A Word of Welcome...

On September 1, 2011 fifteen young people from a range of high schools around the U.S. arrived at Noi Ba International Airport in Ha Noi. Jet-lagged and overwhelmed, they spent the weekend getting oriented to their new home amid Independence Day revelry and celebration. Now one month later, they are members of host families, interns at various community organizations, students on a university campus and participant-observers in a foreign culture and society. Thus begins their year with School Year Abroad – Viet Nam.

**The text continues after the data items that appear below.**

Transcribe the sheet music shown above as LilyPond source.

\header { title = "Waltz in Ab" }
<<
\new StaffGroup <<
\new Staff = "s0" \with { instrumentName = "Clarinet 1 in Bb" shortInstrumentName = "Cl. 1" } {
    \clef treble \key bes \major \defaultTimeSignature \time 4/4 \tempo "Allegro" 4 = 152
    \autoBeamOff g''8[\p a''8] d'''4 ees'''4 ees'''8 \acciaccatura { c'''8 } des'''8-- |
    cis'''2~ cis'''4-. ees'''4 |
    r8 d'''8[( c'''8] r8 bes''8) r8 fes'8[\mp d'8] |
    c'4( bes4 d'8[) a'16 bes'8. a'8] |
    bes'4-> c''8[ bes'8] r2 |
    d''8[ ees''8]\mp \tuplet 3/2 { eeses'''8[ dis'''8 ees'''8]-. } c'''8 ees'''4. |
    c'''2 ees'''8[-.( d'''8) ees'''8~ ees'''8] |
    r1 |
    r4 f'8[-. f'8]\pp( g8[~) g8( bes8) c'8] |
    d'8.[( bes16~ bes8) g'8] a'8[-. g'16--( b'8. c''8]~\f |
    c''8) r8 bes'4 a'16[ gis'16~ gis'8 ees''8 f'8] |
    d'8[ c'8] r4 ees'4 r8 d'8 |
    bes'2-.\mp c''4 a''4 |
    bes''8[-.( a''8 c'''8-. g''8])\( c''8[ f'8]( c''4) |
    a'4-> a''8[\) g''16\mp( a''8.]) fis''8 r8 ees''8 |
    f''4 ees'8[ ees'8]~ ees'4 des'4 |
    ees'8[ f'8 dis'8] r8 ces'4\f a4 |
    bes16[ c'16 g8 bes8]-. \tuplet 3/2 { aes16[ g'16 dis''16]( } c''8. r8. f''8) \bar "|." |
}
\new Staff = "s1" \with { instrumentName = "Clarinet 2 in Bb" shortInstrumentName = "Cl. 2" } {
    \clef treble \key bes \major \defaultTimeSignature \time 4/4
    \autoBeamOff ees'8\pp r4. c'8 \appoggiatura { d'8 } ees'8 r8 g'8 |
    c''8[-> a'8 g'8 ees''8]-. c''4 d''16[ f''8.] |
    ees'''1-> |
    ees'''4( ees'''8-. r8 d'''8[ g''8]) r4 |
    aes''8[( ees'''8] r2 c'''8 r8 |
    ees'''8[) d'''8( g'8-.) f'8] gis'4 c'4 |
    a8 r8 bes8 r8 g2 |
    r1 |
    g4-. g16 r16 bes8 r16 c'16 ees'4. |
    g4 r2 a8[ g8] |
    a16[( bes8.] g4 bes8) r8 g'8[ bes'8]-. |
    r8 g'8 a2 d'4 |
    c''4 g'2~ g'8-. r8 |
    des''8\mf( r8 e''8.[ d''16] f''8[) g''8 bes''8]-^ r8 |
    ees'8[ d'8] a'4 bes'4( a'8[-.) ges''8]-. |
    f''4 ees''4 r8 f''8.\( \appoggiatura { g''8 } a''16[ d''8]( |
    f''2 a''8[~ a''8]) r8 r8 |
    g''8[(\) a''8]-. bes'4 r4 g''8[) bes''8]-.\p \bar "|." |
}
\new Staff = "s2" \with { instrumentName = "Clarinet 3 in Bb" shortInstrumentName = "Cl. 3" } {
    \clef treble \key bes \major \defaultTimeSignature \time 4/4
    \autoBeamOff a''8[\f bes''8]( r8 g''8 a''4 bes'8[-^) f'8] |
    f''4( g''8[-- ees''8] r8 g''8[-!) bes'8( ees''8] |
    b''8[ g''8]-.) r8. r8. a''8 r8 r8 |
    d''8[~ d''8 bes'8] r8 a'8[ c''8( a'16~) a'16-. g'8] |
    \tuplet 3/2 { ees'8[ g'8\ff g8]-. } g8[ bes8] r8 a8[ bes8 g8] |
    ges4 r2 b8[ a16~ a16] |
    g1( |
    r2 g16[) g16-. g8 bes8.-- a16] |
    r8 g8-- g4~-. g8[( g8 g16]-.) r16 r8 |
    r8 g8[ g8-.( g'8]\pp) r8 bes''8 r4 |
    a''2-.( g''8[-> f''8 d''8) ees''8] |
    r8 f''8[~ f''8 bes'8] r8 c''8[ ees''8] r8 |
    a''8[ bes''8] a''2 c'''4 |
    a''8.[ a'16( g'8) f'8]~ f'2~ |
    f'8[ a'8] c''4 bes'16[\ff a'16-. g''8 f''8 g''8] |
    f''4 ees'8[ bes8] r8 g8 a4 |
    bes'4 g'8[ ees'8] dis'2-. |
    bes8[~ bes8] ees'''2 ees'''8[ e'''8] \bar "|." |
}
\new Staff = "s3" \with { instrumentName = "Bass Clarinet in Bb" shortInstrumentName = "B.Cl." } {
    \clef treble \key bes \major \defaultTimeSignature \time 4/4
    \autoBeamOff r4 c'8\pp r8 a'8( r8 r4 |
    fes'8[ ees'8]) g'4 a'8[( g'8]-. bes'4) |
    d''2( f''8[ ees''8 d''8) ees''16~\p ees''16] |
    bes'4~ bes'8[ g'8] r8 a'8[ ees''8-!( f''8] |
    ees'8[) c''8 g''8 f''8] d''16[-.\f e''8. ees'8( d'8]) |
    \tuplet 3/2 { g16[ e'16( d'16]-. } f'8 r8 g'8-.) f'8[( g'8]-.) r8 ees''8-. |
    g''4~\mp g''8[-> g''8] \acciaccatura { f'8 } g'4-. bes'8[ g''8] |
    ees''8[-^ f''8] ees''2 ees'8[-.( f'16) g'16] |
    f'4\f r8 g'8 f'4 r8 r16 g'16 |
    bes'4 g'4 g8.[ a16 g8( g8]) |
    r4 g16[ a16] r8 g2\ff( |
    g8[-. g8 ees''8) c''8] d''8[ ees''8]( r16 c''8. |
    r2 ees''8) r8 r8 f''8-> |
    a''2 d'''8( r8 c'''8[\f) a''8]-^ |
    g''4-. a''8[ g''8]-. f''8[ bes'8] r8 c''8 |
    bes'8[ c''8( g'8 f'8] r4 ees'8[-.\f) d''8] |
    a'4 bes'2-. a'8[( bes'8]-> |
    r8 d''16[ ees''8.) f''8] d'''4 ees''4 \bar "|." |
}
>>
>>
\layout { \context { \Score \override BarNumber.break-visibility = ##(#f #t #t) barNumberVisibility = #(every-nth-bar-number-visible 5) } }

This monthly blog will chronicle the students’ lives in Viet Nam outside the SYA classroom. A process of sharing and peer-editing in their English class will precede all posts thereby creating an individual and collective narrative. Travel-journalist Tom Miller said “The finest travel writing describes what's going on when nobody's looking.” May these young writers seek out and find their moments to see, with new eyes, what no one else sees. May they write their stories with sensitivity and passion. And may you, our readers, enjoy imagining their Viet Nam.

Becky Gordon
SYA English Teacher

Wednesday, October 26, 2011

Just Bloggin #2 By: Luke Williams

                22,000 ft in the air and I’m locked inside of a giant metal bird known as an Airbus A320-200 jet. As much as I love flying I’m more than eager to get off this plane after the previous 20 hours of flight. I’m ready to step foot in my new home for the next nine months; my final year of high school abroad in Viet Nam.  I’m tired yet very excited; a combination that left me entrapped inside my head, not quite paying attention to my surroundings.  One thing that did stick out on that plane ride was the beautiful rice terraces on the mountains in Sa Pa. I didn’t know that this postcard perfect scenery sitting outside of a glass frame the size of my head would have anymore meaning to me than the layer of grime and dirt on my face from a couple days of travel.
                Now fast forward from that moment about 34 days, 9 hours and about 30 minutes. I’m not tired this time. Instead I’m exhausted and about to pass out to the cadence of the bus tires hitting the dirt road. My group is leaving the village of Hmong people with whom we spent the day working.  I look outside of my mud splattered window to see rice terraces on the mountains creating stairways to the heavens. I think about that climb I took all the way to the top terraces up a dirt path covered in mud and manure from the previous day’s rain. I think about the slip and slides we had. However the most resounding thing on my mind is what I learned from this experience: humility.
                Our class spent a good 4 hours bending our backs to harvest the rice in the leech infested mud paddy and climbing a grueling goat path up a slippery mountain. Our reward was the quintessential feeling that you get from a good deed, a chance to exchange yarns with the villagers over a hot meal, and afterwards the comfort of warm beds inside a hotel with running water. The people who constantly work these fields day and night, rain or shine for a majority of the year don’t get even half as much. Their reward was their pay, which is less than two dollars a week. They may come home to a hot meal, but also to a house full of hungry kids and wooden cots instead of a cushioned spring mattress. The houses of the workers that we saw (with the exception of where we ate) were truly humble homes; wooden shacks without indoor plumbing. Nevertheless everyone was happy and not complaining about life’s struggles every two seconds like many of us Americans tend to do. That being said I’m reminded not only is it necessary to work hard to make a living, but also that I’m lucky to be where I am today.  I’m reminded that what we consider basic necessities in America are still luxury pieces in other countries; things that we want, but don’t always need. 

1 comment:

  1. luke- this is a really great post. i felt the exact same way when in sapa.